Brown & Brown intends to use the net proceeds from the offering for acquisitions
and for other general corporate purposes, including working capital and capital
expenditures. Pending such uses, Brown & Brown expects to invest the proceeds in
investment-grade debt securities.
This press release shall not constitute an offer to sell, or the solicitation of
an offer to buy, nor shall there be any sale of these securities in any
jurisdiction in which such offer, solicitation or sale would be unlawful prior
to registration or qualification under the securities laws of any such
jurisdiction. Copies of the prospectus and the prospectus supplement relating to
this offering may be obtained from the offices of J.P. Morgan Securities Inc.,
277 Park Avenue, Floor Nine, New York, New York 10172; and SunTrust Robinson
Humphrey, Equity Capital Markets, 3333 Peachtree Road, NE, 11th Floor,
Atlanta, Georgia 30326. These documents are being filed with the Securities and
Exchange Commission and will be available over the Internet on the SEC's website
at http://www.sec.gov.
Brown & Brown is the largest insurance agency and brokerage headquartered in the
southeastern United States and the eighth largest in the country, based on 2000
total revenues. Brown & Brown markets and sells to its clients insurance
products and services, primarily in the property and casualty area. Brown &
Brown provides its clients with quality insurance contracts, as well as other
targeted, customized risk management products. Brown & Brown's web address is
www.bbinsurance.com.
This press release may contain certain statements relating to future results
which are forward-looking statements. These statements are not historical facts,
but instead represent only Brown & Brown's belief regarding future events, many
of which, by their nature, are inherently uncertain and outside of Brown &
Brown's control. It is possible that Brown & Brown's actual results and
financial condition may differ, possibly materially, from the anticipated
results and financial condition indicated in these forward-looking statements.

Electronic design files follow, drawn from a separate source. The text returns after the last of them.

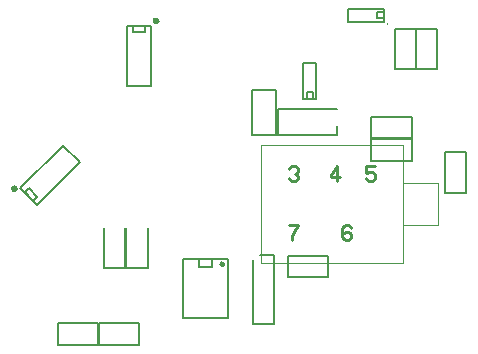
<source format=gbo>
%FSLAX34Y34*%
%MOMM*%
%LNSILK_BOTTOM*%
G71*
G01*
%ADD10C, 0.150*%
%ADD11C, 0.300*%
%ADD12C, 0.000*%
%ADD13C, 0.200*%
%ADD14C, 0.100*%
%ADD15C, 0.222*%
%LPD*%
G54D10*
X462821Y-370110D02*
X452122Y-370110D01*
X452121Y-339910D01*
X462821Y-339910D01*
X462821Y-370110D01*
G54D10*
X460022Y-370110D02*
X454921Y-370110D01*
X454921Y-364510D01*
X460021Y-364510D01*
X460022Y-370110D01*
G54D10*
X480661Y-392594D02*
X480661Y-400307D01*
X430661Y-400307D01*
X430661Y-378307D01*
X480661Y-378307D01*
G54D10*
X428750Y-400310D02*
X408750Y-400310D01*
X408750Y-362310D01*
X428750Y-362310D01*
X428750Y-400310D01*
G54D10*
X388478Y-555468D02*
X388478Y-505468D01*
X350478Y-505468D01*
X350478Y-555468D01*
X388478Y-555468D01*
G54D10*
X374978Y-512068D02*
X374978Y-505468D01*
X363978Y-505467D01*
X363978Y-512068D01*
X374978Y-512068D01*
G54D11*
G75*
G01X384474Y-510041D02*
G03X384474Y-510041I-1000J0D01*
G01*
G36*
G75*
G01X384474Y-510041D02*
G03X384474Y-510041I-1000J0D01*
G01*
G37*
X384474Y-510041D01*
G54D10*
X415399Y-502239D02*
X427446Y-502239D01*
X427446Y-536239D01*
G54D10*
X439065Y-521190D02*
X439065Y-503190D01*
X473064Y-503189D01*
X473065Y-521190D01*
X439065Y-521190D01*
G54D10*
X226830Y-459871D02*
X212688Y-445729D01*
X248822Y-409596D01*
X262964Y-423738D01*
X226830Y-459871D01*
G54D10*
X223295Y-456336D02*
X216224Y-449265D01*
X219759Y-445728D01*
X226830Y-452800D01*
X223295Y-456336D01*
G54D10*
X312825Y-578106D02*
X312825Y-560106D01*
X278825Y-560106D01*
X278825Y-578106D01*
X312825Y-578106D01*
G54D10*
X409446Y-506208D02*
X409446Y-536239D01*
G54D10*
X409446Y-526383D02*
X409446Y-560383D01*
X427446Y-560383D01*
X427446Y-526383D01*
G54D10*
X565584Y-344818D02*
X547584Y-344818D01*
X547584Y-310818D01*
X565584Y-310818D01*
X565584Y-344818D01*
G54D10*
X547725Y-344818D02*
X529725Y-344818D01*
X529725Y-310818D01*
X547725Y-310818D01*
X547725Y-344818D01*
G54D10*
X244327Y-560106D02*
X244326Y-578106D01*
X278326Y-578106D01*
X278327Y-560106D01*
X244327Y-560106D01*
G54D10*
X302893Y-308190D02*
X322892Y-308190D01*
X322893Y-359290D01*
X302893Y-359290D01*
X302893Y-308190D01*
G54D10*
X307892Y-308190D02*
X317893Y-308190D01*
X317893Y-313190D01*
X307892Y-313190D01*
X307892Y-308190D01*
G54D12*
G75*
G01X210066Y-446088D02*
G03X210066Y-446088I-2500J0D01*
G01*
G36*
G75*
G01X210066Y-446088D02*
G03X210066Y-446088I-2500J0D01*
G01*
G37*
X210066Y-446088D01*
G54D12*
G75*
G01X329922Y-304007D02*
G03X329922Y-304007I-2500J0D01*
G01*
G36*
G75*
G01X329922Y-304007D02*
G03X329922Y-304007I-2500J0D01*
G01*
G37*
X329922Y-304007D01*
G54D10*
X302304Y-479478D02*
X302304Y-513478D01*
X320304Y-513478D01*
X320304Y-479478D01*
G54D10*
X301254Y-479478D02*
X301254Y-513478D01*
X283254Y-513478D01*
X283254Y-479478D01*
G54D10*
X509818Y-422266D02*
X509818Y-404266D01*
X543818Y-404266D01*
X543819Y-422266D01*
X509818Y-422266D01*
G54D10*
X520227Y-304523D02*
X520227Y-293824D01*
X490027Y-293823D01*
X490027Y-304523D01*
X520227Y-304523D01*
G54D10*
X520227Y-301724D02*
X520228Y-296623D01*
X514627Y-296623D01*
X514627Y-301723D01*
X520227Y-301724D01*
G54D13*
G75*
G01X523859Y-306567D02*
G03X523859Y-306567I-500J0D01*
G01*
G54D14*
X536211Y-509008D02*
X416211Y-509008D01*
X416211Y-409008D01*
X536211Y-409008D01*
X536211Y-509008D01*
G54D14*
X566211Y-459008D02*
X566211Y-441008D01*
X536211Y-441008D01*
X536211Y-477008D01*
X566211Y-477008D01*
X566211Y-459008D01*
G54D15*
X512833Y-427052D02*
X505366Y-427052D01*
X505366Y-432497D01*
X506299Y-432497D01*
X508166Y-431719D01*
X510033Y-431719D01*
X511899Y-432497D01*
X512833Y-434052D01*
X512833Y-437164D01*
X511899Y-438719D01*
X510033Y-439497D01*
X508166Y-439497D01*
X506299Y-438719D01*
X505366Y-437164D01*
G54D15*
X481115Y-439497D02*
X481115Y-427052D01*
X475515Y-434830D01*
X475515Y-436386D01*
X482982Y-436386D01*
G54D15*
X440226Y-429386D02*
X441160Y-427830D01*
X443026Y-427052D01*
X444893Y-427052D01*
X446760Y-427830D01*
X447693Y-429386D01*
X447693Y-430941D01*
X446760Y-432497D01*
X444893Y-433274D01*
X446760Y-434052D01*
X447693Y-435608D01*
X447693Y-437164D01*
X446760Y-438719D01*
X444893Y-439497D01*
X443026Y-439497D01*
X441160Y-438719D01*
X440226Y-437164D01*
G54D15*
X492833Y-479386D02*
X491899Y-477830D01*
X490033Y-477052D01*
X488166Y-477052D01*
X486299Y-477830D01*
X485366Y-479386D01*
X485366Y-483274D01*
X485366Y-484052D01*
X488166Y-482497D01*
X490033Y-482497D01*
X491899Y-483274D01*
X492833Y-484830D01*
X492833Y-487163D01*
X491899Y-488719D01*
X490033Y-489497D01*
X488166Y-489497D01*
X486299Y-488719D01*
X485366Y-487163D01*
X485366Y-483274D01*
G54D15*
X440357Y-477052D02*
X447824Y-477052D01*
X446890Y-478608D01*
X445024Y-480941D01*
X443157Y-484052D01*
X442224Y-486386D01*
X442224Y-489497D01*
G54D10*
X590236Y-449302D02*
X572236Y-449302D01*
X572236Y-415302D01*
X590236Y-415302D01*
X590236Y-449302D01*
G54D10*
X509818Y-403216D02*
X509818Y-385216D01*
X543818Y-385216D01*
X543819Y-403216D01*
X509818Y-403216D01*
M02*

</source>
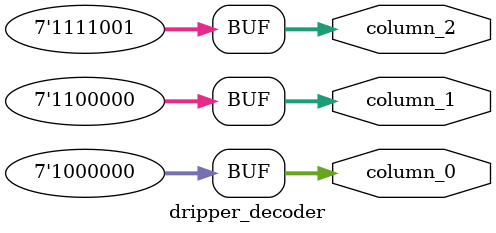
<source format=v>
module dripper_decoder (
    output [6:0] column_2, // 4 & 0
    output [6:0] column_1, // 3 & 1
    output [6:0] column_0  // 2
);

    assign column_2 = 7'b1111001;
    assign column_1 = 7'b1100000;
    assign column_0 = 7'b1000000;

endmodule
</source>
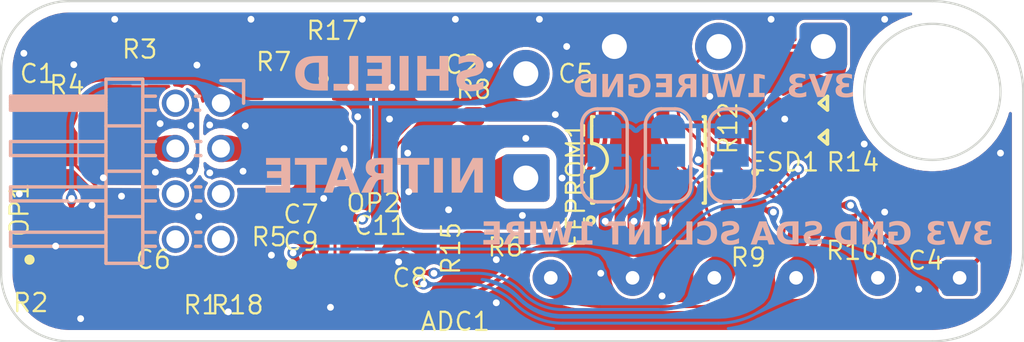
<source format=kicad_pcb>
(kicad_pcb (version 20221018) (generator pcbnew)

  (general
    (thickness 0.99)
  )

  (paper "A4")
  (layers
    (0 "F.Cu" signal)
    (31 "B.Cu" signal)
    (32 "B.Adhes" user "B.Adhesive")
    (33 "F.Adhes" user "F.Adhesive")
    (34 "B.Paste" user)
    (35 "F.Paste" user)
    (36 "B.SilkS" user "B.Silkscreen")
    (37 "F.SilkS" user "F.Silkscreen")
    (38 "B.Mask" user)
    (39 "F.Mask" user)
    (40 "Dwgs.User" user "User.Drawings")
    (41 "Cmts.User" user "User.Comments")
    (42 "Eco1.User" user "User.Eco1")
    (43 "Eco2.User" user "User.Eco2")
    (44 "Edge.Cuts" user)
    (45 "Margin" user)
    (46 "B.CrtYd" user "B.Courtyard")
    (47 "F.CrtYd" user "F.Courtyard")
    (48 "B.Fab" user)
    (49 "F.Fab" user)
    (50 "User.1" user)
    (51 "User.2" user)
    (52 "User.3" user)
    (53 "User.4" user)
    (54 "User.5" user)
    (55 "User.6" user)
    (56 "User.7" user)
    (57 "User.8" user)
    (58 "User.9" user)
  )

  (setup
    (stackup
      (layer "F.SilkS" (type "Top Silk Screen") (color "White"))
      (layer "F.Paste" (type "Top Solder Paste"))
      (layer "F.Mask" (type "Top Solder Mask") (color "Black") (thickness 0.01))
      (layer "F.Cu" (type "copper") (thickness 0.035))
      (layer "dielectric 1" (type "core") (color "FR4 natural") (thickness 0.9) (material "FR4") (epsilon_r 4.5) (loss_tangent 0.02))
      (layer "B.Cu" (type "copper") (thickness 0.035))
      (layer "B.Mask" (type "Bottom Solder Mask") (color "Black") (thickness 0.01))
      (layer "B.Paste" (type "Bottom Solder Paste"))
      (layer "B.SilkS" (type "Bottom Silk Screen") (color "White"))
      (copper_finish "HAL SnPb")
      (dielectric_constraints no)
    )
    (pad_to_mask_clearance 0.05)
    (solder_mask_min_width 0.13)
    (allow_soldermask_bridges_in_footprints yes)
    (pcbplotparams
      (layerselection 0x00010fc_ffffffff)
      (plot_on_all_layers_selection 0x0000000_00000000)
      (disableapertmacros false)
      (usegerberextensions false)
      (usegerberattributes true)
      (usegerberadvancedattributes true)
      (creategerberjobfile true)
      (dashed_line_dash_ratio 12.000000)
      (dashed_line_gap_ratio 3.000000)
      (svgprecision 4)
      (plotframeref false)
      (viasonmask false)
      (mode 1)
      (useauxorigin false)
      (hpglpennumber 1)
      (hpglpenspeed 20)
      (hpglpendiameter 15.000000)
      (dxfpolygonmode true)
      (dxfimperialunits true)
      (dxfusepcbnewfont true)
      (psnegative false)
      (psa4output false)
      (plotreference true)
      (plotvalue true)
      (plotinvisibletext false)
      (sketchpadsonfab false)
      (subtractmaskfromsilk false)
      (outputformat 1)
      (mirror false)
      (drillshape 1)
      (scaleselection 1)
      (outputdirectory "")
    )
  )

  (net 0 "")
  (net 1 "/TEMP_OW")
  (net 2 "/GND_IN")
  (net 3 "/SCL")
  (net 4 "/SDA")
  (net 5 "/3V3_IN")
  (net 6 "/INT")
  (net 7 "/VREF")
  (net 8 "/PH_IN")
  (net 9 "/ORP_IN")
  (net 10 "/TEMP_INB")
  (net 11 "/EC_INA")
  (net 12 "/TEMP_INA")
  (net 13 "/EC_INB")
  (net 14 "+3.3V")
  (net 15 "GND")
  (net 16 "/NITRATE_IN")
  (net 17 "/ORP_OUT")
  (net 18 "/PH_OUT")
  (net 19 "/NITRATE_OUT")
  (net 20 "unconnected-(ADC1-ADDR-Pad1)")
  (net 21 "Net-(LED1-C)")
  (net 22 "unconnected-(J1-Pin_2-Pad2)")
  (net 23 "Net-(EEPROM1-A0)")
  (net 24 "Net-(EEPROM1-A1)")
  (net 25 "Net-(EEPROM1-A2)")
  (net 26 "/PH_RING")
  (net 27 "/ORP_RING")
  (net 28 "/NITRATE_RING")
  (net 29 "Net-(C6-Pad1)")
  (net 30 "Net-(LED2-C)")
  (net 31 "Net-(OP1-Pad7)")
  (net 32 "Net-(OP2-Pad7)")
  (net 33 "Net-(OP2-Pad1)")

  (footprint "footprint:SOT-23-6_L2.9-W1.6-P0.95-LS2.8-BR" (layer "F.Cu") (at 34.5 9 180))

  (footprint "footprint:0603_1608Metric" (layer "F.Cu") (at 6.68 13.62 180))

  (footprint "footprint:0402_1005Metric" (layer "F.Cu") (at 32 9.8 -90))

  (footprint "footprint:0402_1005Metric" (layer "F.Cu") (at 14.7 10.7))

  (footprint "footprint:0402_1005Metric" (layer "F.Cu")
    (tstamp 2f5cb7b5-5bdd-4807-a62c-b2db6a24020b)
    (at 32 7.5 90)
    (descr "Resistor SMD 0402 (1005 Metric), square (rectangular) end terminal, IPC_7351 nominal, (Body size source: IPC-SM-782 page 72, https://www.pcb-3d.com/wordpress/wp-content/uploads/ipc-sm-782a_amendment_1_and_2.pdf), generated with kicad-footprint-generator")
    (tags "resistor")
    (property "LCSC" "C25879")
    (property "MFG" "UNI-ROYAL(Uniroyal Elec)")
    (property "MFGPN" "0402WGF2201TCE")
    (property "Sheetfile" "probeDaughterBoard.kicad_sch")
    (property "Sheetname" "")
    (property "ki_description" "1% 1 16W Thick Film Resistors 50V   100ppm    -55    155   2 2k   0402 Chip Resistor - Surface Mount ROHS")
    (path "/e40bb2b2-6ec6-46bd-b86f-3ee24c86555d")
    (attr smd)
    (fp_text reference "R12" (at 1.9 0 90) (layer "F.SilkS")
        (effects (font (face "Bell Centennial Std NameAndNum") (size 0.8 0.8) (thickness 0.1)))
      (tstamp 9be4b3a4-9ce9-496f-a75a-1b5f0f14b513)
      (render_cache "R12" 90
        (polygon
          (pts
            (xy 31.506654 6.486894)            (xy 32.332 6.486894)            (xy 32.332 6.331165)            (xy 31.986347 6.331165)
            (xy 31.986347 6.317682)            (xy 31.986235 6.308835)            (xy 31.985892 6.299877)            (xy 31.985306 6.290809)
            (xy 31.984466 6.281632)            (xy 31.983361 6.272345)            (xy 31.981978 6.262947)            (xy 31.980307 6.25344)
            (xy 31.978336 6.243823)            (xy 31.986951 6.24239)            (xy 31.995121 6.240645)            (xy 32.002872 6.238624)
            (xy 32.012606 6.235568)            (xy 32.021712 6.232179)            (xy 32.030259 6.228546)            (xy 32.038311 6.22476)
            (xy 32.045936 6.220908)            (xy 32.051413 6.218031)            (xy 32.332 6.079106)            (xy 32.332 5.895435)
            (xy 32.040276 6.056831)            (xy 32.032749 6.061138)            (xy 32.025336 6.065923)            (xy 32.018039 6.071175)
            (xy 32.010858 6.076889)            (xy 32.003794 6.083057)            (xy 31.996848 6.08967)            (xy 31.99
... [3101373 chars truncated]
</source>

Further information concerning Brown & Brown and its business, including factors
that potentially could materially affect Brown & Brown's financial results, are
contained in Brown & Brown's filings with the Securities and Exchange
Commission. Some factors include: general economic conditions around the
country; downward commercial property and casualty premium pressures; the
competitive environment; the potential occurrence of a disaster that affects
certain areas of the States of Arizona, Florida and/or New York, where
significant portions of Brown & Brown's business are concentrated; and the
performance of any newly acquired companies. All forward-looking statements
included in this press release are made only as of the date of this press
release, and Brown & Brown does not undertake any obligation to publicly update
or correct any forward-looking statements to reflect events or circumstances
that subsequently occur or of which Brown & Brown hereafter becomes aware.